WHAT THIS TASK INVOLVES :: Your job with the data below: print everything from the line that holds "remote control: present [193,376,304,411]" down to the line that holds "legume: present [396,413,494,516]", ends included, exactly, and nothing else.
── STORED DATA
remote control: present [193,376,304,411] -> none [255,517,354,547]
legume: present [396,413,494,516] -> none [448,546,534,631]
────
── STORED DATA
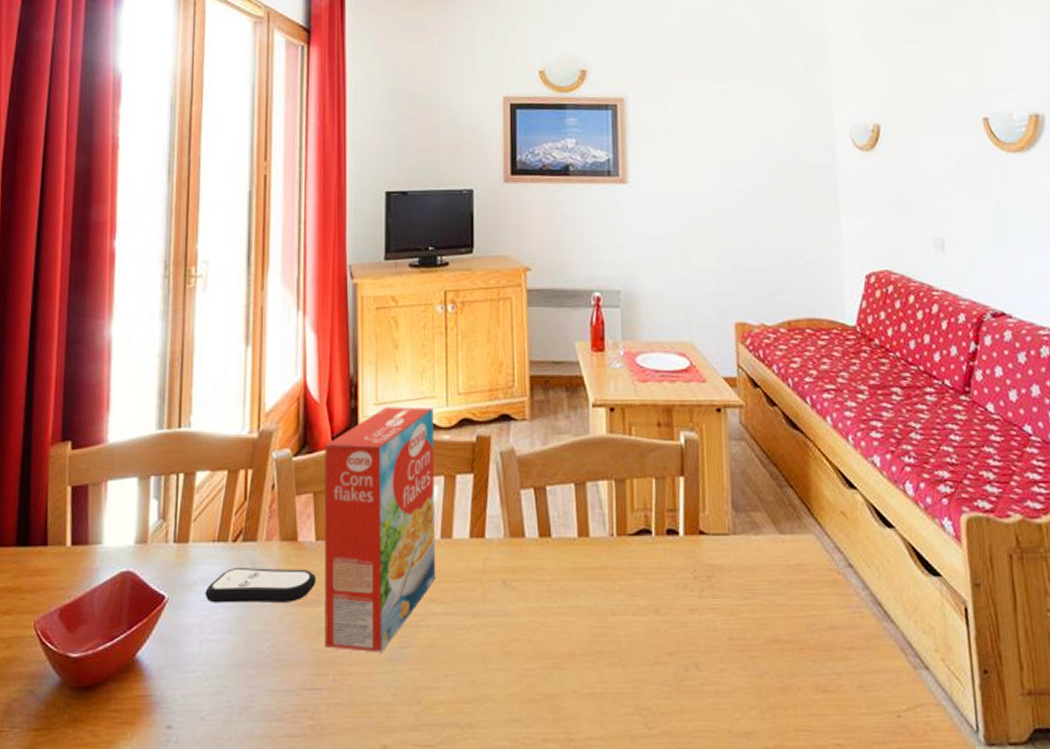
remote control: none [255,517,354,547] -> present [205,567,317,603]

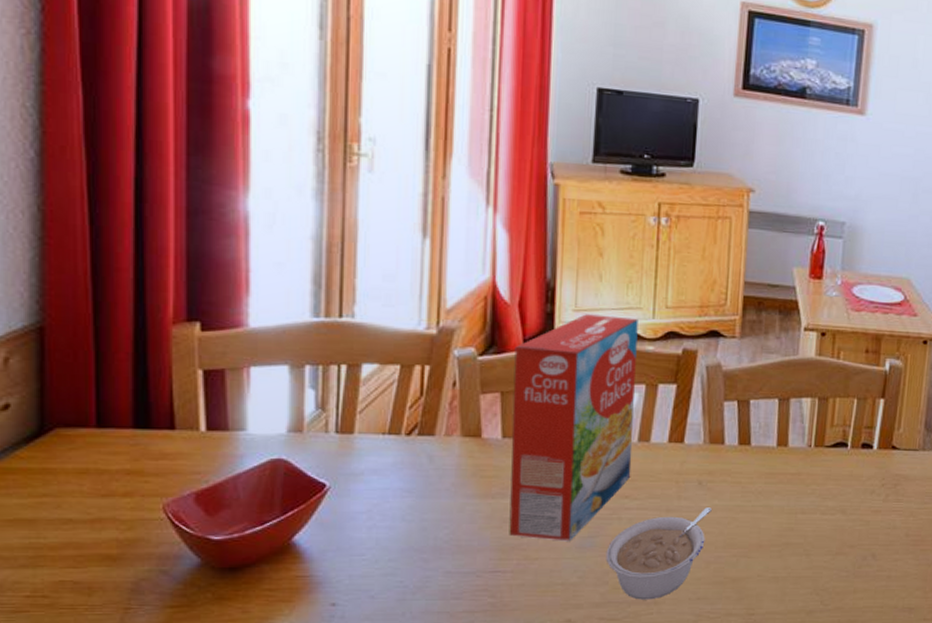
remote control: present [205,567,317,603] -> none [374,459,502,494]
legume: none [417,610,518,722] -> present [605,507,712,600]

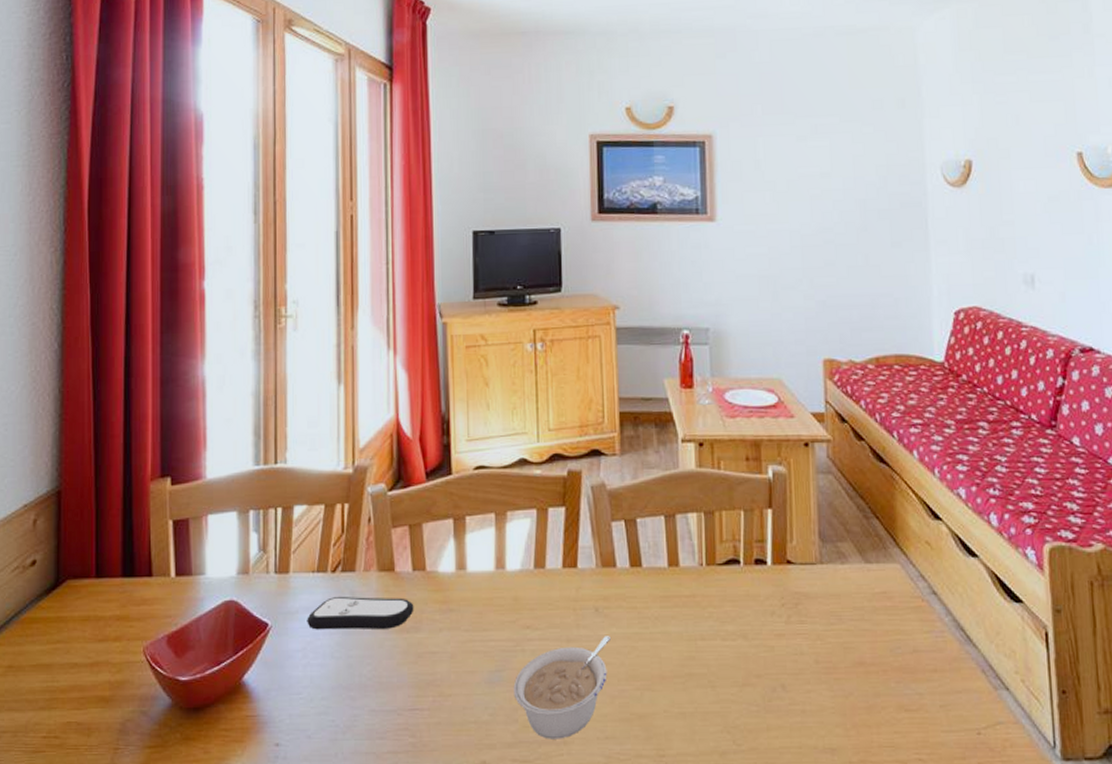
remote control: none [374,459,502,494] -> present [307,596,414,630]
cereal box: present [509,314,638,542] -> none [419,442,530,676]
────
RESPONSE FOR THIS EXERCISE ::
remote control: present [193,376,304,411] -> none [255,517,354,547]
legume: present [396,413,494,516] -> none [448,546,534,631]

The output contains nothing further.